Mungkin kita pernah bertanya, kenapa karya saya kurang diminati?
atau kenapa karya di zaman sekarang cepat tenggelam?
Jawabannya adalah karya kita tidak menyentuh hati, musik tidak menyentuh hati pendengar, atau tulisan yang tidak menyentuh hati pembaca. Namun bagaimana agar karya kita bisa menyentuh hati?
Setiap sesuatu yang menyentuh hati itu harus berasal dari hati... (Bicara soal hati, mendalam sekali ya...?)
Mungkin kita pernah mencintai seseorang wanita, satu hal yang harus kita tau bahwa untuk meluluhkan hati seseorang wanita tersebut tentu kita harus menyentuhkan hatinya, baik itu dengan cara menyiapkan segala rasa, menyayanginya dengan penuh cinta, membuat hatinya nyaman ketika berada di sisi kita. Yup... secara lambat laun wanita tersebut akan merasai sentuhan di hatinya yang berlahan mengetuk di dindingnya.
Itulah gambaran kecilnya, namun bukan itu yang ingin kita bahas akan tetapi, sebuah karya yang dapat menyentuh hati itu adalah yang berasal dari hati, yaitu sang pemilik karya membuat karyanya dengan hati, artinya membuatnya dengan penuh ikhlas hati, bukan hanya karena ini atau itu, apalangi hanya karena uang, kenapa? karena yang namanya uang itu membutakan mata!
Memang uang bisa membutakan mata? ia! uang bisa membutakan mata, buktinya sedikit dari mereka orang kaya yang dermawan, bahkan yang miskin lebih dermawan.
Adapun karya yang hanya untuk uang, seorang penulis buku hanya mengharap royal, maka karyanya akan kehilangan jati dirinya, hilang keberkatannya, sekalipun bukunya sangat bermamfaat. Bukyinya banyak banyak buku-buku yang diterbitkan di zaman sekarang 1 atau 2 tahun hilang di mata pembaca.

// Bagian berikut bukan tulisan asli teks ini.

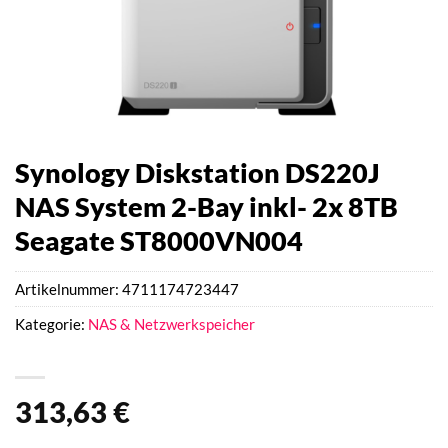
Synology Diskstation DS220J
NAS System 2-Bay inkl- 2x 8TB
Seagate ST8000VN004
Artikelnummer:
4711174723447
Kategorie:
NAS & Netzwerkspeicher
313,63
€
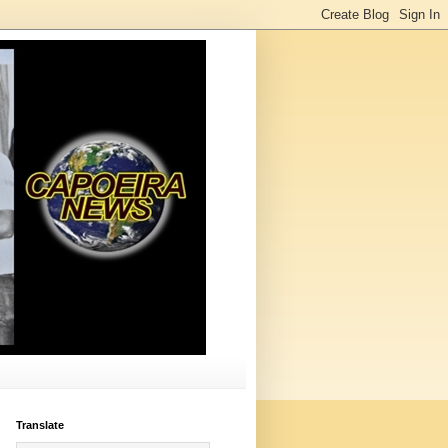
Translate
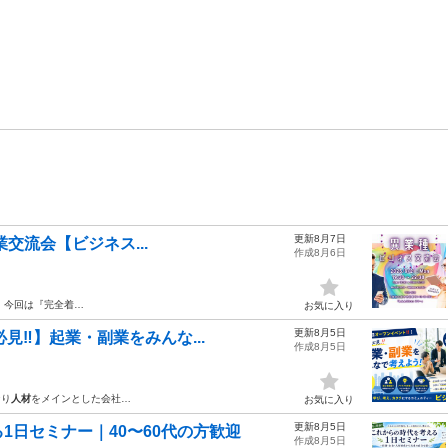
更新8月7日
異業交流会【ビジネス...
作成8月6日
 今回は『完全着…
お気に入り
更新8月5日
見‼️】起業・副業をみんな...
作成8月5日
なり
人材
をメインとした会社…
お気に入り
更新8月5日
1日セミナー｜40〜60代の方歓迎
作成8月5日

Sementara penulis di masa Salafunas-shaleh, mengukirkan karyanya dalam lembaran, di setiap malam, dengan hatinya penuh dengan keikhlasan, berharap bisa digunakan oleh genarasi akhir zaman. maka hingga kini karya-karya mereka masih digunakan oleh generasi kini, lebih-lebih di pesantren menjadi sebuah rujukan kurikulum yang dikupas, dihafal setiap pagi, siang, dan malam.
Kenapa? Karena ulama terdahulu menulis bukan karena uang, tapi ikhlas Lillahi Ta'ala.